I guess we know from how much Chibnall was going on before this series about how big it was, how much bigger than ever before, that he doesn't really know the difference between "big" and "impactful."

Thomas

Most memorable thing in Series 11 was a rubber frog from Poundland blu-tacked to a chair in a featureless room.

Kelvin

Well, that was the best episode of Chibnall's Who by some considerable distance. One of the very few (maybe the only one) that felt like it would have been a standout even in a RTD or Moffat series.

Whitaker's Doctor was genuinely good!

weekender

Quote from: Kelvin on February 16, 2020, 08:04:31 PM
Well, that was the best episode of Chibnall's Who by some considerable distance.

So does it maybe warrant a 3 or a 4 out of 10?  I haven't watched it yet, couldn't be arsed.

Kelvin

Quote from: weekender on February 16, 2020, 08:10:51 PM
So does it maybe warrant a 3 or a 4 out of 10?

No, as I say, it was genuinely good, not just in comparison to everything else. 

Malcy

Not bad but I found myself not knowing who each character was for most of it. Enjoyed Robo-Borg.

Alberon

Yep, it's a good one. Some good scares, a few good jokes, a mystery and a menacing monster that largely delivers. I liked the neck snap of the maid, properly dark, even if it happened sort of offscreen.

Mango Chimes

Quote from: Kelvin on February 16, 2020, 08:04:31 PMWhitaker's Doctor was genuinely good!

This was the episode where I came round to accepting I dislike her. In fact, she's the thing I liked least in the episode.

GOOD BITS:

  • Spooky house was spooky.
  • The looping rooms was a nice idea. Definitely seen it before (Labyrinth, maybe? Probably lots of things,) but it was nicely done, first with Graham and then later on.
  • Graham. I've had trouble seeing the CaB love for him in the past, but he's shone recently. His realisation at being haunted would have been a fun button were it not bungled.
  • It was pretty compelling, despite some of the BAD BITS I'll mention below, for most of the running time. Not really knowing what's going on, it worked as an intriguing mystery until it completely collapsed at the end.

BAD BITS:

  • Jodie performing the Doctor so straight. She plays the jokes as jokes and the serious bits as serious, which is fine for most characters but is leaden for the Doctor. When she said "This house is decidedly evil", she said portentously like it was a fact. But the Doctor wouldn't think a house is evil[nb]And the house wasn't fucking evil in the end, was it?[/nb]. And if she did, she'd say it with a twinkle. In the moment afterwards, where she's stood there looking stern, I was thinking of Matt Smith saying it with a shrug and a half smile and an uncertain glance. See also her breathy "ooh, I can't think" and "ah, it's this, and this, and that means this" stuff. I dislike it all.

▸ Exercise instructions: Carry on the forum thread about the Doctor Who episode, picking up right after its final sentence. The records that follow play no part here.

▸ Data supplied:
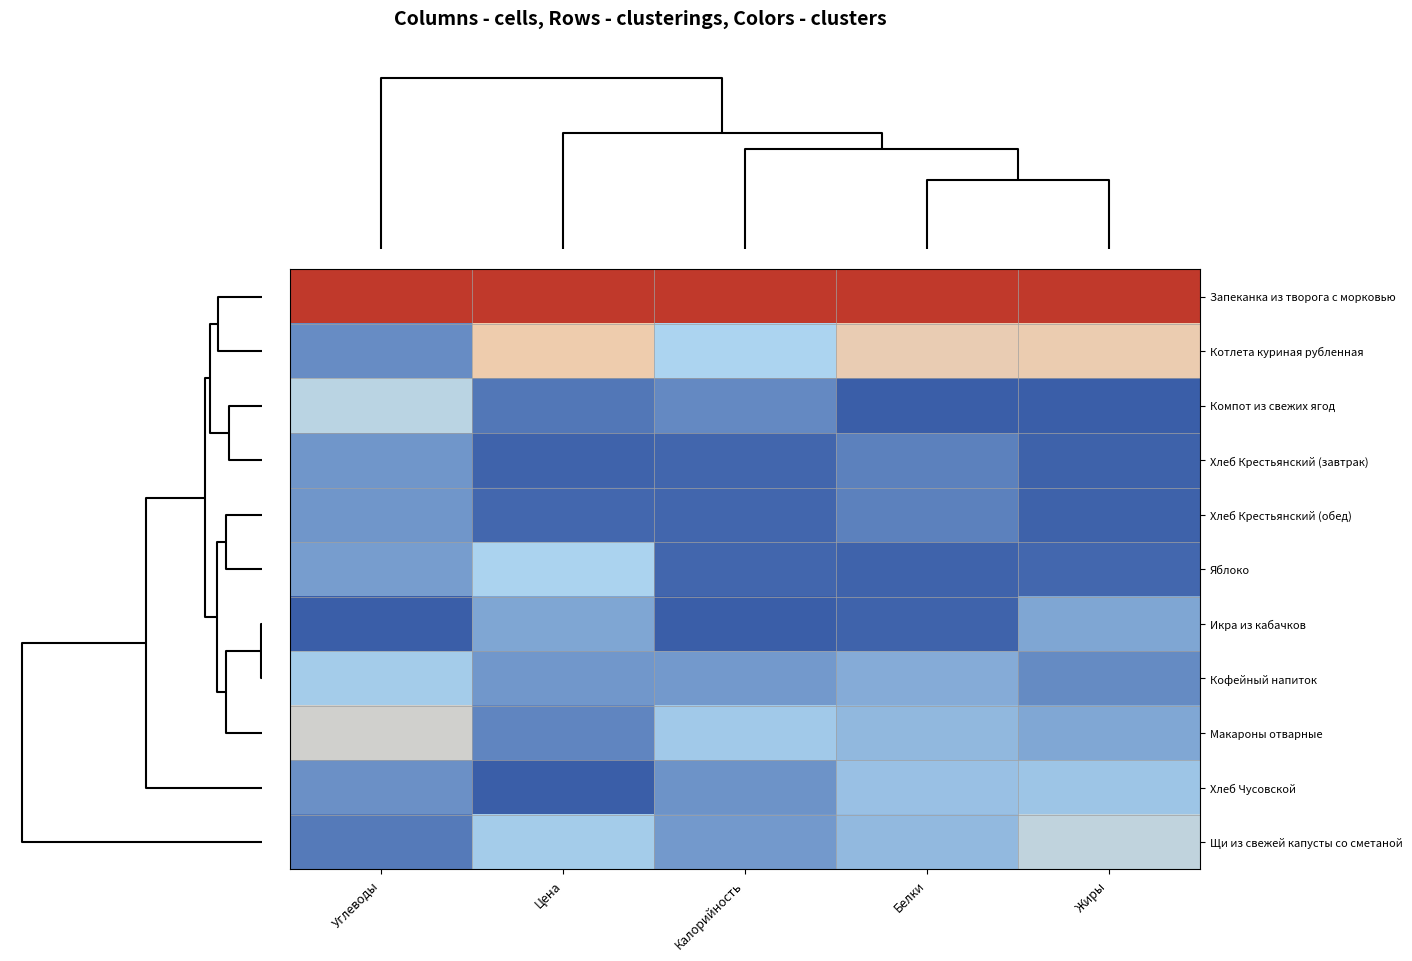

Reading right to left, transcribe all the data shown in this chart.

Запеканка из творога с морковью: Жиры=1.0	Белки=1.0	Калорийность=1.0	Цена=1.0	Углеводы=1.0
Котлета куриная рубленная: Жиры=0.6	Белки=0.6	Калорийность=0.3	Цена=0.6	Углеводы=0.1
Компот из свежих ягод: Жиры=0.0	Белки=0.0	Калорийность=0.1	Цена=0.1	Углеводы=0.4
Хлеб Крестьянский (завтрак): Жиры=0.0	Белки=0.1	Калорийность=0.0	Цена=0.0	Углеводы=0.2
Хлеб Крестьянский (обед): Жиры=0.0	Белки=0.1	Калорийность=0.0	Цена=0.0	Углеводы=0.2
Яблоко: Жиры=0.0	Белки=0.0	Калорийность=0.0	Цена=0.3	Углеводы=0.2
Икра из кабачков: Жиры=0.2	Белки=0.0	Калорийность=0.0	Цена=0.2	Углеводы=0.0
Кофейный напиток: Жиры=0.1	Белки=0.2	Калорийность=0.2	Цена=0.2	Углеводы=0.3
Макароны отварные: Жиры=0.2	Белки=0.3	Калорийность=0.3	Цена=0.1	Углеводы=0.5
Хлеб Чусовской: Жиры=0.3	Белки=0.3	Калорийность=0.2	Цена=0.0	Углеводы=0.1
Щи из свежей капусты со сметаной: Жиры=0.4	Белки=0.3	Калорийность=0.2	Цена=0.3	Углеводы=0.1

▸ Output of the exercise:
  • The fucking Doctor being so enamoured of celebrities. Yes, Tennant's "all the little people matter, you're brilliant, you are" stuff got grating. But this episode began with the Doctor wetting herself to meet some celebrities, had a scene where she shrugs off two dead servants with "we can't let this happen to you famous people or history will change!", and ended with her bollocking Ryan for making the sort of pragmatic utilitarian point the Doctor might have previously considered. "Fuck off, Ryan. Billions dead? Don't you realise – he's a fucking FAMOUS WRITER." Horrible.
  • Jack's fucking warning being as utterly worthless as it seemed when it was given.
  • The Cyberman having the same awful hard-to-make-out voice as Tim Shaw
  • Mary Wollstonecraft Godwin spending half the episode desperate to get her baby back then immediately ditching her baby to run off whilst a Cyberman's still stomping around.
  • The Doctor absorbing the Cybermercurystuff then immediately giving up the Cybermercurystuff. What was point?

Malcy

I struggled with what it was saying at times as well. The Cyberium idea is very like something I read recently. I think it was the Doctor Who & Star Trek TNG crossover 'Assimilation '. A sort of backup of the Borg collective or Cyberman similar, I can't remember.

Kelvin

Quote from: Mango Chimes on February 16, 2020, 08:33:30 PM
This was the episode where I came round to accepting I dislike her. In fact, she's the thing I liked least in the episode.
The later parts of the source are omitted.